Borrowed Plumage
Summary
On the eve of ragged twilight, when the North Sea hisses like a kettle about to boil, the Earl of Selkirk’s battlements stand emptied by rumor alone: the Yankee reiver John Paul Jones is steering his guns toward these granite cliffs. Servants scatter like starlings; only Nora, the soot-streaked scullery wraith, remains, her wrists still red from scrubbing ancestral pewter. With the castle echoing, she ascends the spiral in silence, fingers grazing moth-eaten brocade until she finds the chatelaine’s gown—pearl-latticed silk the color of old insomnia. She slides inside its weight, feels whalebone bite her ribs, and suddenly the mirror shows not a drudge but a sovereign. When scarlet-cloaked dragoons thunder through the portcullis, their lieutenant bows to the counterfeit lady; she lifts her chin, offers wine cellars and venison, and the entire garrison dines by candle-glow while portraits of the absent gentry leer from oak-paneled shadows. Miles offshore, aboard the privateer Ranger, third officer Darby O’Donovan—eyes the shade of kelp—recognizes the jagged silhouette: the island that banished him for poaching salmon and loving beneath his station. He requests shore leave, steps onto the quay in borrowed velvet, and strides into the great hall just as Nora, goblet aloft, laughs a little too loudly. Recognition detonates between them like musket flash; yet decorum must be kept. Later, a net-mender spills the truth—Darby is no squire but a mariner under the skull-and-crossbones—and irons clap shut around his wrists. Nora, refusing bereavement, shears her hair, binds her breasts, wriggles into a dragoon’s coat, and beneath a moon riven by scudding clouds she signals three lanterns from the cliff.
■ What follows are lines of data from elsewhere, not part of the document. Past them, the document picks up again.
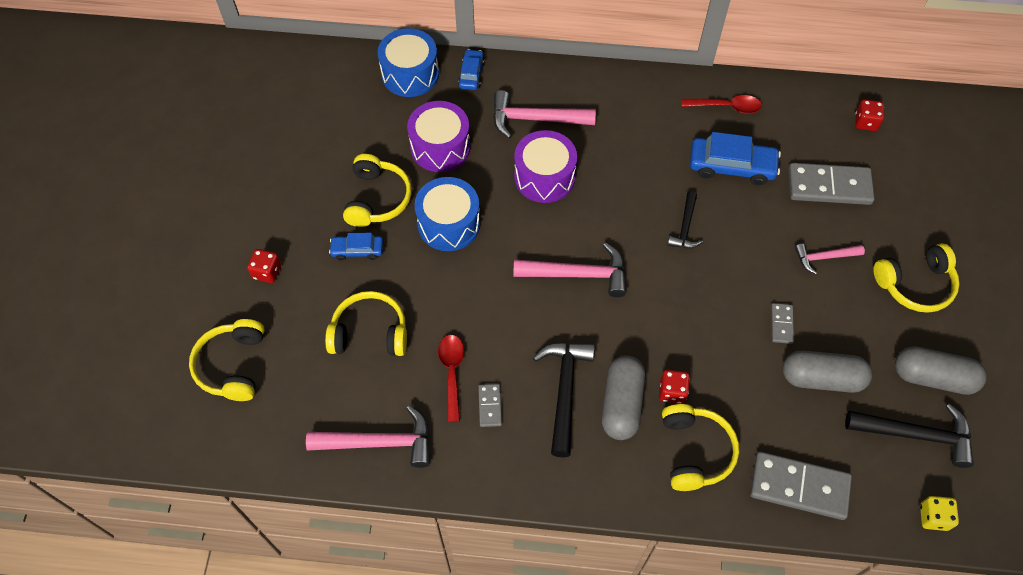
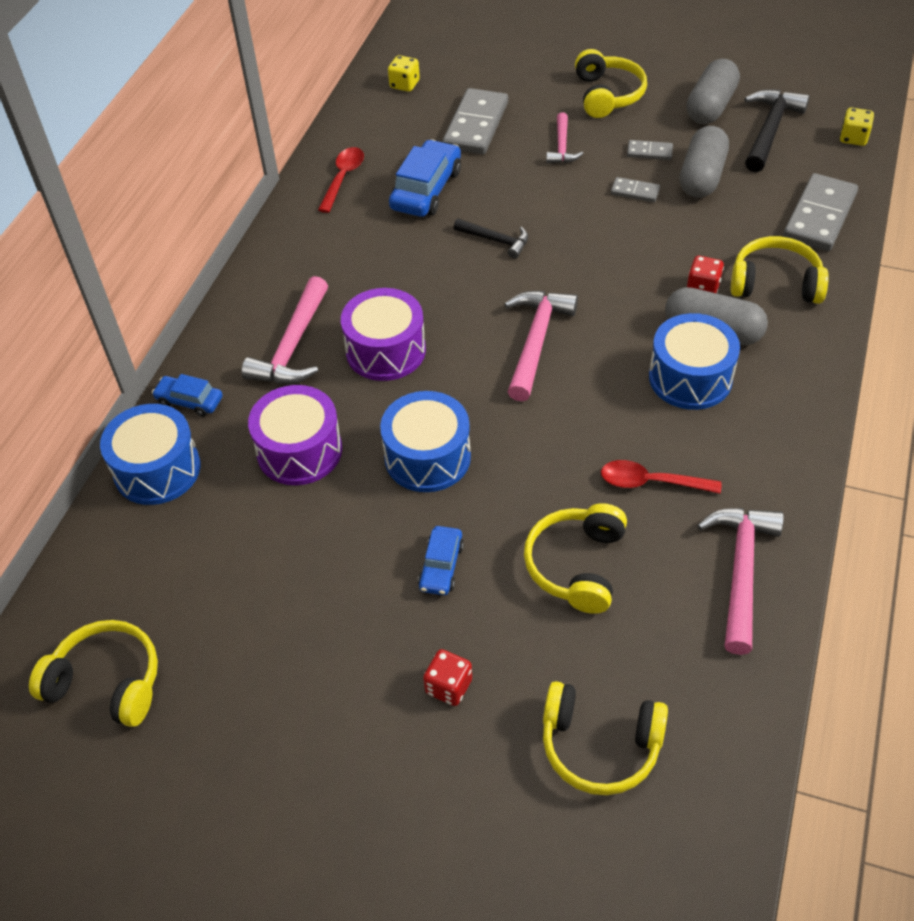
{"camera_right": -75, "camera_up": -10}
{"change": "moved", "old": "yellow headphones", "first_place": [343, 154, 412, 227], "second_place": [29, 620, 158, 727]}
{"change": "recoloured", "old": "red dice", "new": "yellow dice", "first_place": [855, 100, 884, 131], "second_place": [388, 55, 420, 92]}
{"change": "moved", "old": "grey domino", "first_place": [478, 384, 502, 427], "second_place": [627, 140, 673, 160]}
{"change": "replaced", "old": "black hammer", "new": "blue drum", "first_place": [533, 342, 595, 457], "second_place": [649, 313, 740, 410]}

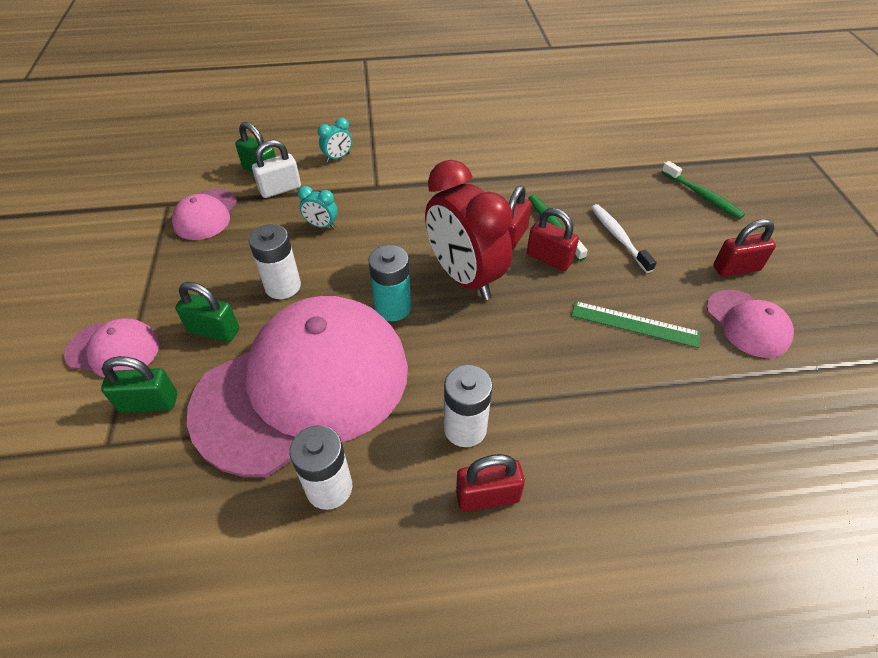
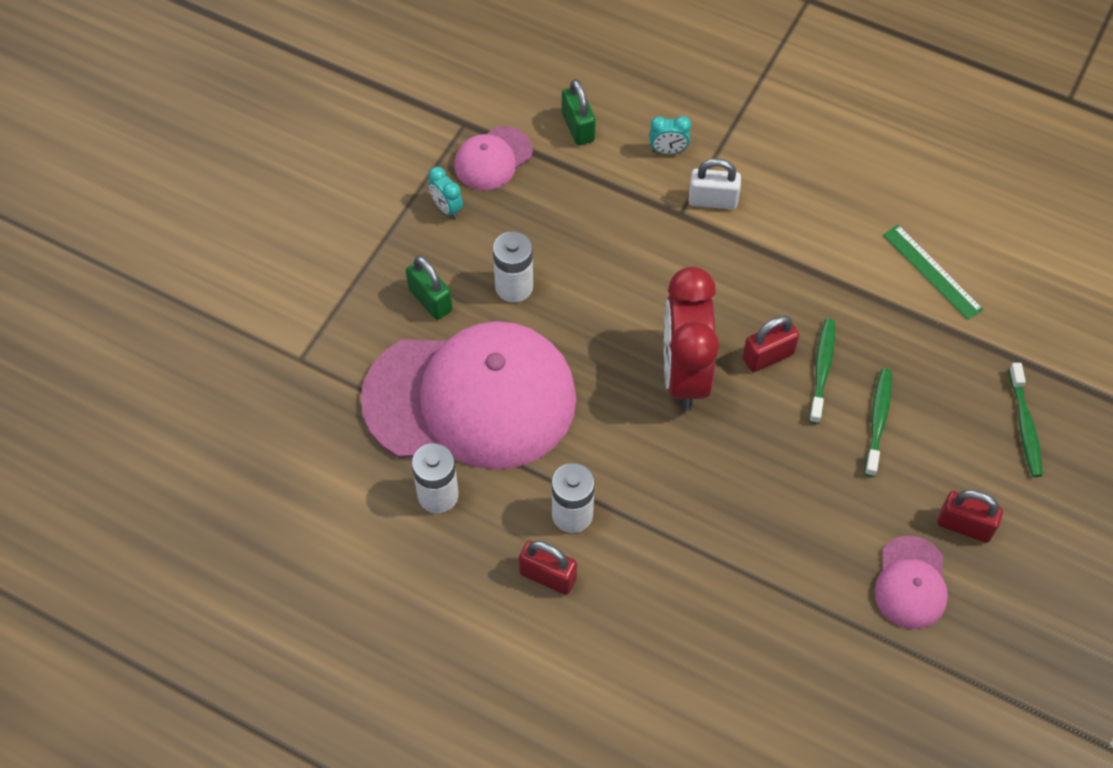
{"camera_right": 35, "camera_up": 10}
{"change": "moved", "old": "turquoise clock", "first_place": [298, 186, 338, 229], "second_place": [428, 167, 463, 219]}
{"change": "moved", "old": "white padlock", "first_place": [252, 140, 301, 198], "second_place": [688, 158, 741, 210]}
{"change": "recoloured", "old": "white toothbrush", "new": "green toothbrush", "first_place": [591, 204, 657, 273], "second_place": [865, 369, 892, 477]}
{"change": "moved", "old": "green ruler", "first_place": [571, 301, 700, 348], "second_place": [883, 225, 983, 320]}
{"change": "removed", "old": "pink cap", "first_place": [64, 319, 160, 378]}
{"change": "removed", "old": "green padlock", "first_place": [101, 356, 177, 413]}
{"change": "removed", "old": "turquoise battery", "first_place": [368, 245, 411, 321]}
{"change": "removed", "old": "red padlock", "first_place": [527, 208, 579, 271]}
Cannons answer; surf reddens; sabers sing. At dawn the pirates weigh anchor, and the girl once condemned to hearth ashes sails westward, skirts traded for horizon, her lover’s pulse drumming against her spine as the mizzen catches the wind.
Synopsis
The Earl of Selkirk and his family learn of the impending arrival of American pirate John Paul Jones, they flee their castle, leaving behind Nora, the kitchen maid. Left alone in the house, Nora dons the clothes of her mistress and parades herself about the castle until the arrival of the king's light infantry. Because they mistake her for the lady of the house, she invites them to be her guests. Meanwhile, on board the pirate ship, third officer Darby O'Donovan recognizes the little island as his former home. Sent ashore by the commanding officer to investigate, Darby sees Nora, his old sweetheart, seated at the table with the redcoats and, impersonating an Irish gentleman, he interrupts the gathering. Later, a fisherman exposes Darby's true identity and he is arrested. Nora, determined to save her lover, disguises herself as a soldier and signals the pirate ship for help. After a thrilling battle between the pirates and the soldiers, the pirates escape and Darby sails to America accompanied by Nora.